Request: Print every line of the material below verbatim, omitting the pictures.

Dataset records
────────
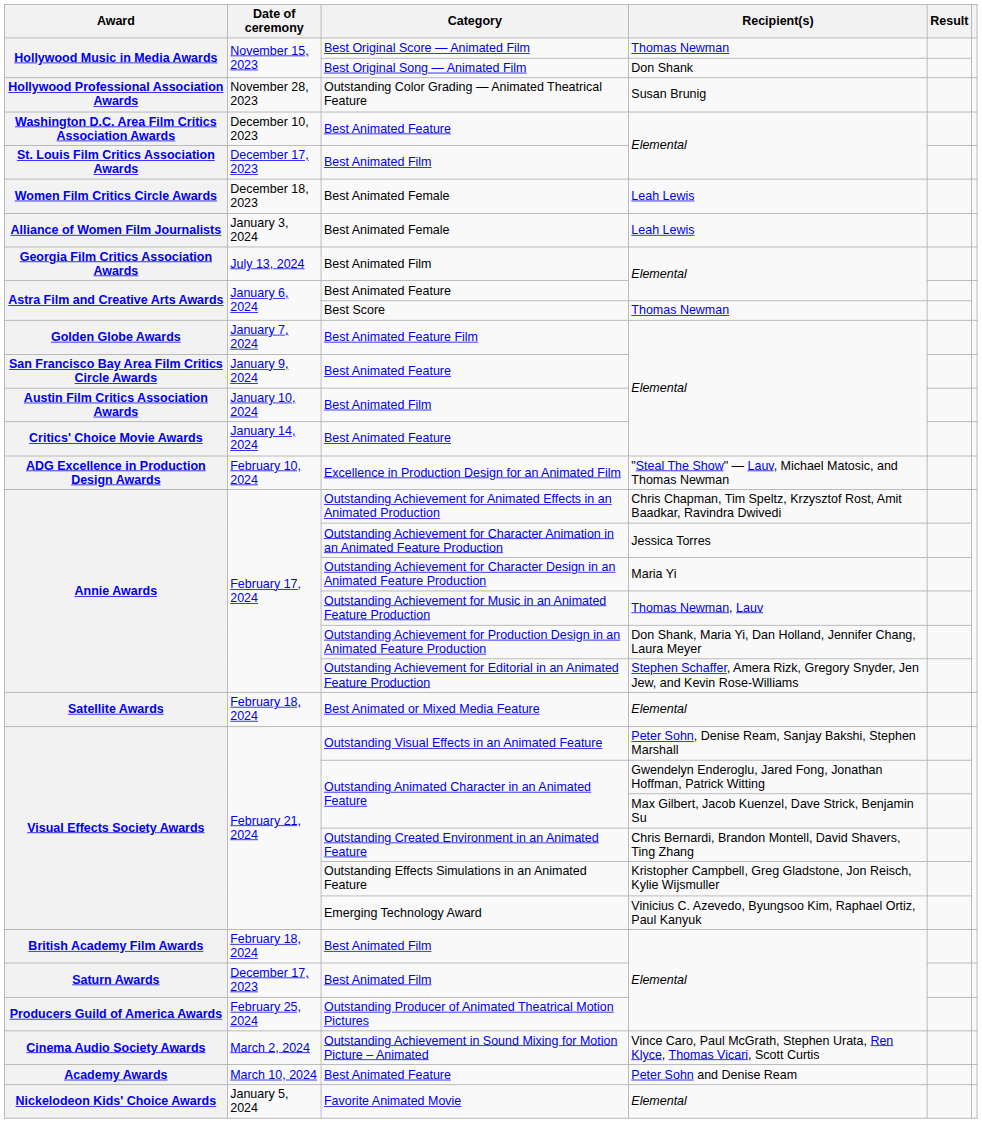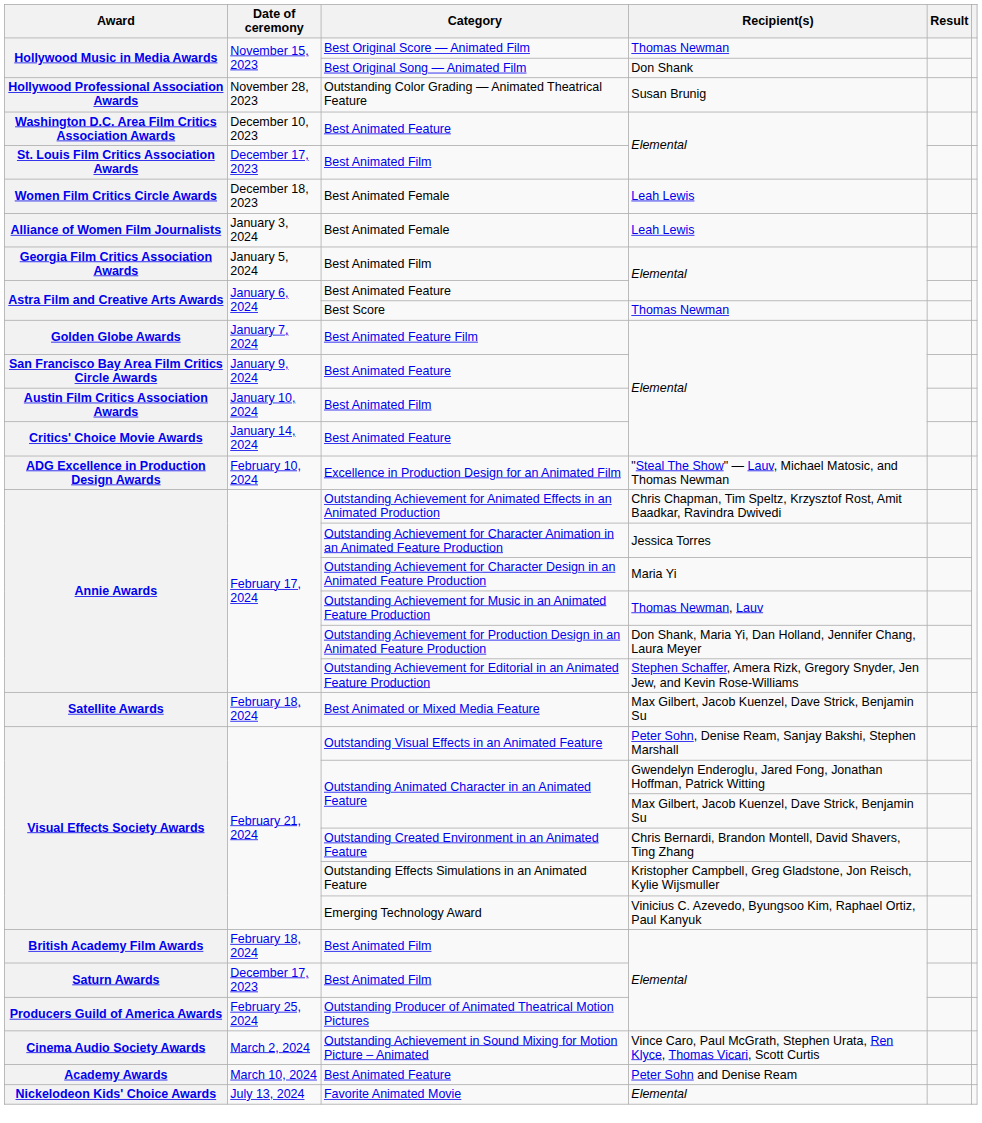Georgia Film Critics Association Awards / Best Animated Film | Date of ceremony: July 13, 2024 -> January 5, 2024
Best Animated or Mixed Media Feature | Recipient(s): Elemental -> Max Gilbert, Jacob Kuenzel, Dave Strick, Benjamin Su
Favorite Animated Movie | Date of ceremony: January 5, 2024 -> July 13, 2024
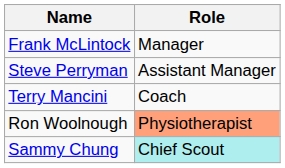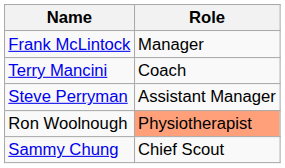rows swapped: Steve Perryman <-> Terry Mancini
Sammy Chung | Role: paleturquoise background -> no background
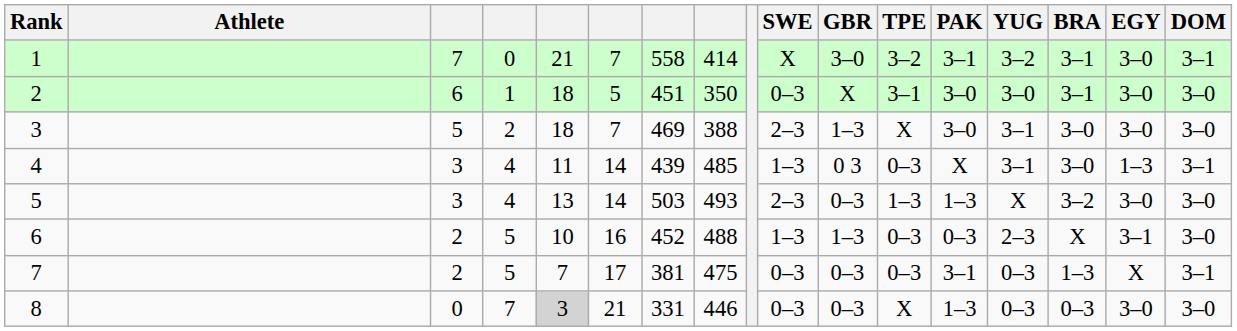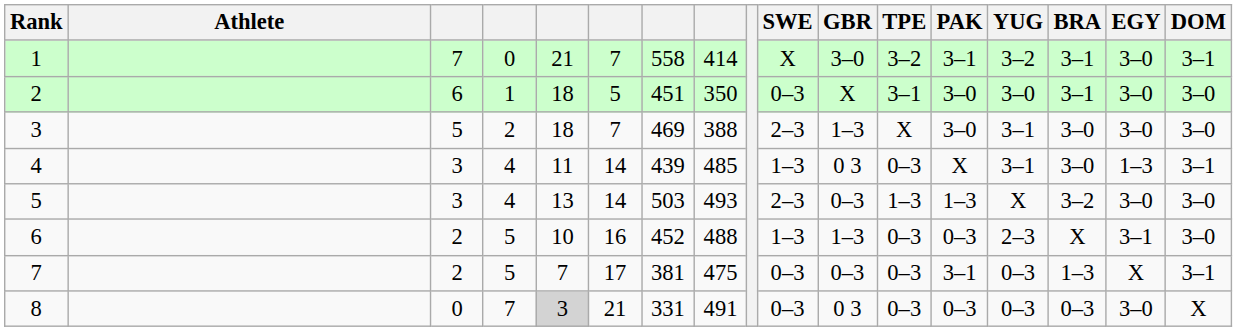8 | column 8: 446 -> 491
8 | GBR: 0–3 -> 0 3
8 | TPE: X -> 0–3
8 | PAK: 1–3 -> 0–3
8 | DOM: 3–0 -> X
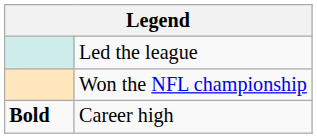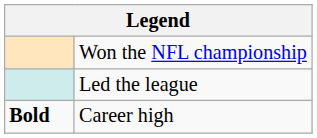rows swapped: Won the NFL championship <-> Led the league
────────
Solution to this problem:
Georgia Film Critics Association Awards / Best Animated Film | Date of ceremony: July 13, 2024 -> January 5, 2024
Best Animated or Mixed Media Feature | Recipient(s): Elemental -> Max Gilbert, Jacob Kuenzel, Dave Strick, Benjamin Su
Favorite Animated Movie | Date of ceremony: January 5, 2024 -> July 13, 2024
rows swapped: Steve Perryman <-> Terry Mancini
Sammy Chung | Role: paleturquoise background -> no background
8 | column 8: 446 -> 491
8 | GBR: 0–3 -> 0 3
8 | TPE: X -> 0–3
8 | PAK: 1–3 -> 0–3
8 | DOM: 3–0 -> X
rows swapped: Won the NFL championship <-> Led the league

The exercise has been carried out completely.